Integrations with enterprise social networks/tools: Seamless integration with other enterprise tools (e.g. Sharepoint, intranet, Yammer, Slack, Jive etc.) to ensure your challenges are visible and accessible where your stakeholders already conduct their everyday business.  For your external network, integration with social platforms such as LinkedIn, Facebook, Twitter to facilitate rapid on-boarding and wider engagement of your stakeholder groups.

  • Open API Platform – to pull data into existing management dashboards or other analytics tools or integrate with other tools in your portfolio mix.

Analytics & Data:  Ability to analyse, report and visualise what is happening for reporting, tracking and engagement purposes. Visualise your community activity to spot trends.
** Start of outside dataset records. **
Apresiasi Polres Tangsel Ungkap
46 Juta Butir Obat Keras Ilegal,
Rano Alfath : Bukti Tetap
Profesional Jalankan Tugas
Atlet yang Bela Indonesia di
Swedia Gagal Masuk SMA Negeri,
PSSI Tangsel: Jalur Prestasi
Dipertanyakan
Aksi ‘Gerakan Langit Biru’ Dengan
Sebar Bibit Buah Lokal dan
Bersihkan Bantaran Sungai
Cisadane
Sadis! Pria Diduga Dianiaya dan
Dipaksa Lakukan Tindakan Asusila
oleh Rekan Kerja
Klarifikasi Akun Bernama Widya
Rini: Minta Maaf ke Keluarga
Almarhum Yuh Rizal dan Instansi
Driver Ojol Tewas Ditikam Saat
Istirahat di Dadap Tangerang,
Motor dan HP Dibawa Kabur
  • Analyse data platform-wide to identify general trends or for specific challenges/campaigns/communities to measure specific outcomes. View leaderboards to track key innovators and contributors in your community and trends in challenges and ideas. Export platform data to further analyse the data in your existing tools and systems.
  • Personalise your data – Embed analytics in different areas of the platform to put the relevant data in the proper context. Drag and drop dashboard widgets to make the most relevant easily accessible. Determine permission levels for different data to encourage transparency while maintaining necessary control over more sensitive information.

Innovate everywhere – Your solution should not limit you to only one community, the best tools support multiple communities (internal and external) under a single platform, enabling you to run challenges and co-creation activities with your partners, suppliers, customers, SMEs and even the wider world.